BY Ian Dunn | May 11 2012 | 2 COMMENTS print
‘I will be a pilgrim for Christ’
Publication Date: 2012-05-11
Auxiliary bishop for St Andrews and Edinburgh named; installation a key moment in transition period
‘I will be a pilgrim for Christ’ is the pledge of the new auxiliary bishop of St Andrews and Edinburgh Archdiocese who will assist Cardinal Keith O’Brien.
Pope Benedict XVI appointed Mgr Stephen Robson, archdiocesan chancellor, to the role on Tuesday morning, and Cardinal O’Brien said his installation on June 9 would be a key moment in a period of transition for the Church in Scotland.
Cardinal O’Brien said that, as he approached his 75th birthday, he was ‘delighted’ Mgr Robson had been appointed his auxiliary bishop in order to ‘in the words of St Paul, make up what is lacking in my body for the body of the Church.’
Welcome support
When the cardinal announced the appointment of Mgr Robson, 61, at the Gillis Centre on Tuesday the news was greeted with cheers by the assembled staff.
Mgr Robson, who is also parish priest at Our Lady Star of the Sea, North Berwick and Our Lady of the Waves, Dunbar, told the SCO on Tuesday that he was ‘absolutely petrified’ at the prospect of becoming a bishop but that it was ‘tremendously affirming’ that the Holy Father had ‘seen some gifts in me to be able to appoint me here and I pray to God I can use the gifts that I have to support and serve the cardinal and the archdiocese.’
The cardinal said he had known Mgr Robson for more than 35 years and in that time ‘he has been involved with me in pastoral work and school work, seminary apostolate and during his further studies, literally everything a priest should be involved in.’
Privilege
Mgr Robson said it had been a ‘tremendous privilege’ to have been associated with the cardinal for the past 36 years.
“He was my spiritual director when I entered the seminary, he assisted at my ordination and gave the homily at the first Mass I preached,” he recalled. “I know he said he needs my help to make up something lacking in himself, but I will have to rely on the Good Lord because without Him I can’t think of anything lacking I can make up.”
Mgr Robson said he was also aware that he was taking on a tough role at a difficult time for the Church.
“Someone said to me that to become a bishop nowadays is to wear not a mitre but a crown of thorns,” he said. “Leadership in the Church is a difficult vocation but one which has to be done, in which the Lord asks us the message of the Church be preached in season and out.”
He has had adopted the Episcopal motto, Peregrinatio pro Christo—On pilgrimage for Christ.
Installation and change
The cardinal said that he is very much looking forward to Mgr Robson’s Episcopal installation at St Mary’s Cathedral, Edinburgh, on Saturday June 9, which will be a key moment in what is a period of transition for the Church in Scotland.
“I don’t expect to retire for another three years or so, but we are waiting for new appointments in Glasgow and Dunkeld, and Bishop Devine and Bishop Cunningham are both older than me,” he said. “It is a time of transition but I think it will be stimulating for the country.
Experienced appointment
Since being ordained as a priest in 1979 for St Andrews and Edinburgh Archdiocese, Mgr Robson has held many positions in parishes across the archdiocese.
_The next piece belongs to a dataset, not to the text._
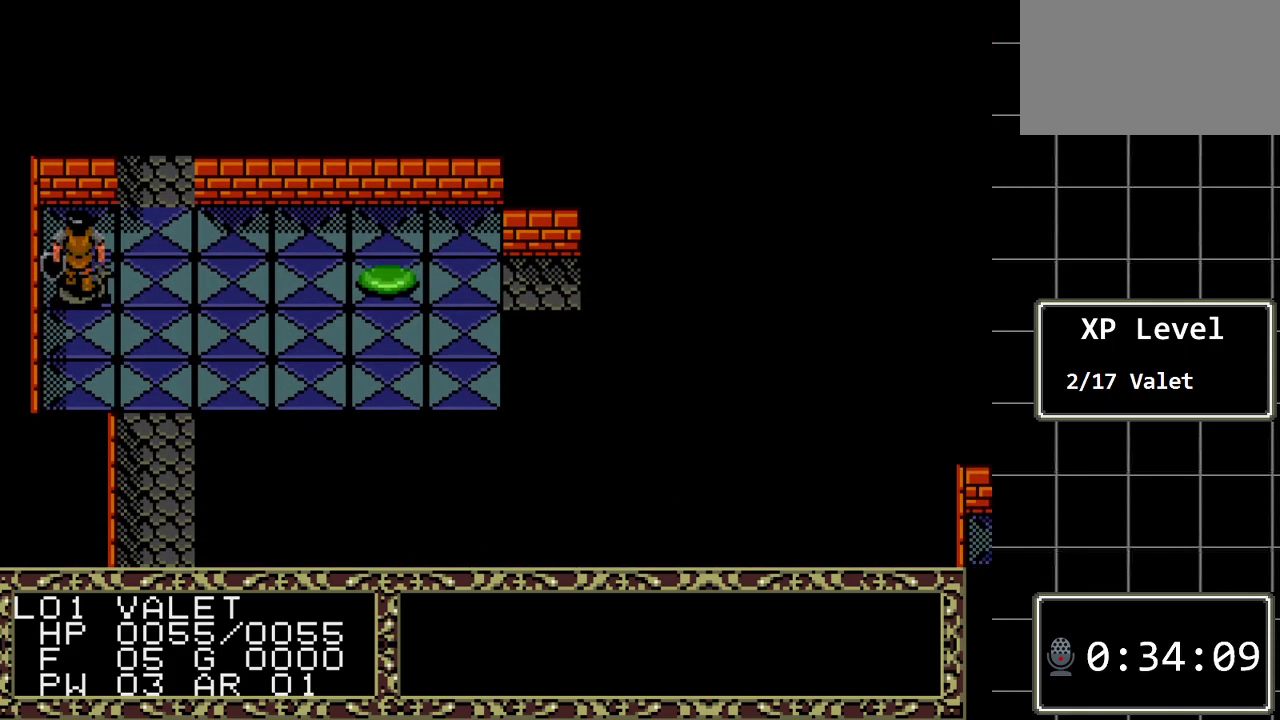
{"buttons": [], "events": [[67, "A", "down"], [217, "A", "up"]]}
He has been a tutor at Blairs College, he has worked in the department for religious education at Edinburgh University and he was spiritual director of the Pontifical Scottish Seminary in Rome from 1998 to 2006.
He is also a noted theological academic having won the Bellarmine medal in 2004 for one of the best doctoral thesis submitted that year to the Gregorian University in Rome.
The cardinal said that all of Mgr Robson’s scholastic achievements should not undermine the fact he ‘retained the common touch.’
Future
Mgr Robson will remain chancellor of the archdiocese as well as parish priest at North Berwick and Dunbar.
“I celebrated Mass at Our Lady Star of the Sea this morning before I came here.” he said. “Hopefully they will be happy for me when I get back tonight!”
— Pic: Paul McSherry
I am delighted at this appointment.
Am I right in thinking Mgr Robson is a convert? It doesn’t seem to have been mentioned in any of the reports into his new role.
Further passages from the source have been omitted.